A la luz de lo anterior, la escritura implica no sólo la apropiación de las reglas gramaticales, sino –según Paula Carlino– el establecimiento de relaciones coherentes y complejas entre lo pensado y lo escrito. Esta autora sostiene que el texto escrito es una forma de exteriorización de lo pensado que posibilita ver fuera del pensamiento aquello que se pensó. Tal exteriorización permite a su vez, evaluar lo escrito, confrontar, deconstruir y construir lo pensado, deconstruir y construir conocimiento; esto es, la función epistémica de la escritura.


* La imagen que se muestra es una obra de Adolfo Vásquez Rocca, llamada "Composición para violín". Sólo me queda decir, que cuando se compone algo para alguien, para que lo oiga, no se espera escuchar lo que se ve en la imagen, aunque el origen de una bella pieza musical sea tan complejo y enmarañado como esta pintura.

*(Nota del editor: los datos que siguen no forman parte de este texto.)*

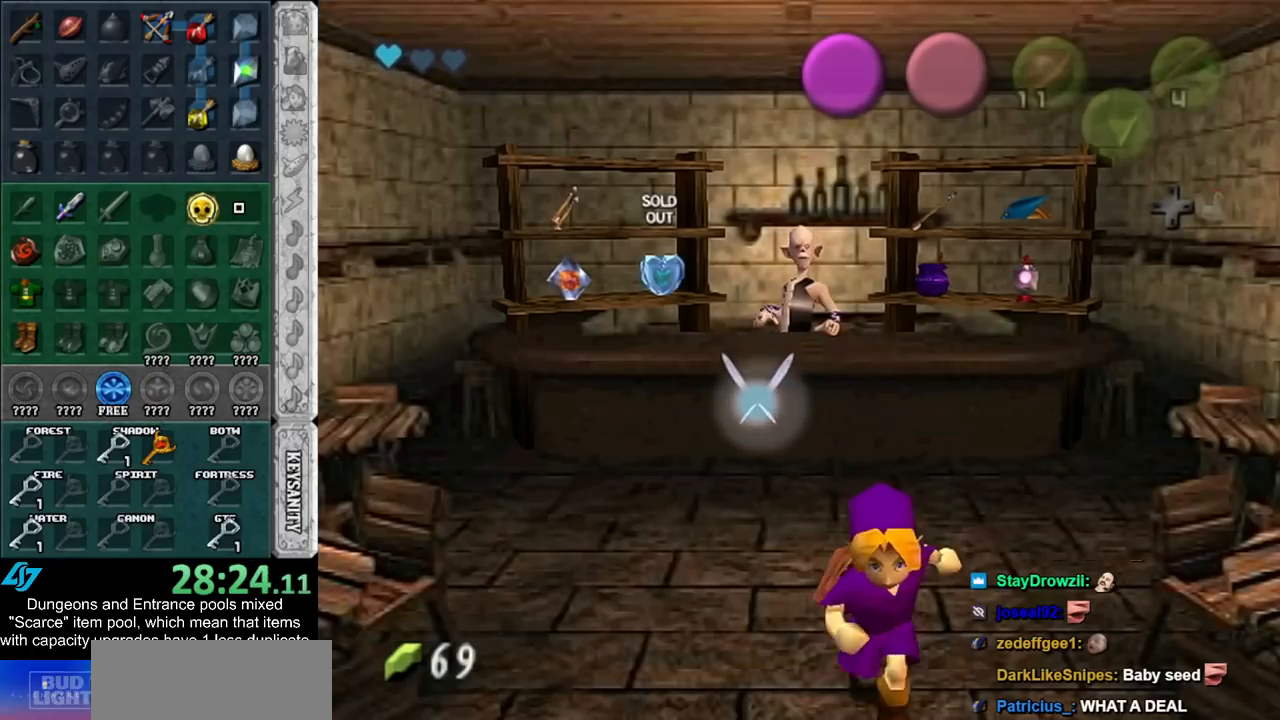
{"buttons": [], "left_stick": "down", "right_stick": "center", "events": []}
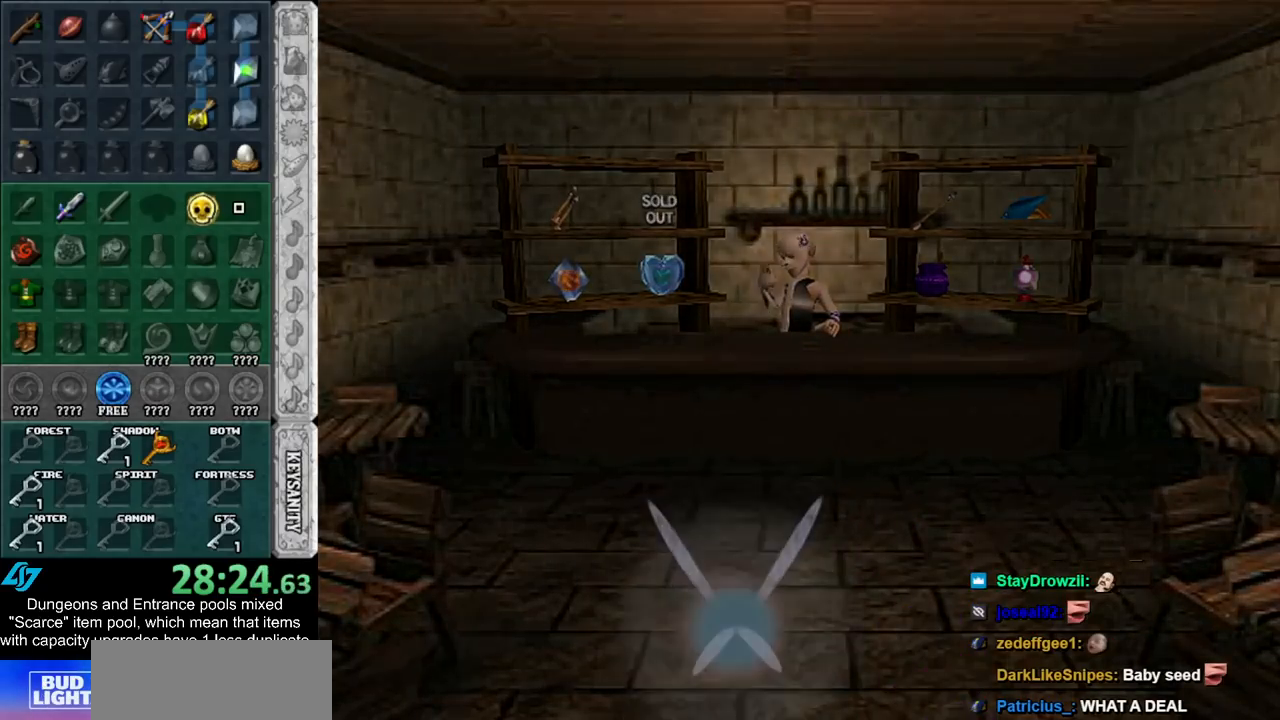
{"buttons": [], "left_stick": "center", "right_stick": "center", "events": [[283, "left_stick", "center"]]}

      Referencias Bibliográficas

     Carlino, Paula. (2004). El proceso de escritura académica: cuatro dificultades de la enseñanza universitaria. En: Revista Educere, Julio-Agosto, Vol. 8, No. 026. Venezuela: Universidad de los Andes.

     Real Academia Española. (2001). Diccionario de la Lengua Española. En línea: http://rae.es/.

1 comentario:

  1. El concepto que aquí abordas es uno de los menos trabajados cuando se diserta sobre la escritura, sobre todo en el ámbito escolar. Carlino, apoyándose en Bereiter, lo pone de presente en sus trabajos que, desde la preocupación por la alfabetización académica, buscan mostrar que esta función de la escritura es la que integra la importancia de su uso para aprender, para formarse como profesional.
    Desde su perspectiva, habría escrituras mediando los aprendizajes que serían incluso para uno mismo -no para un destinatario distinto al autor- cuyo propósito es ayudarnos a entender en la medida en que exteririzamos lo que pensamos, en que eso se vuelve objeto de reflexión. Cuando se escribe para otros -escritura pública-, esta función también se hace presente, lo que pasa es que se agregan otros aspectos que cuando se escribe para uno -escritura privada- no son necesarios, y se hacen presentes otros saberes -y por tanto, es posible que otros aprendizajes-.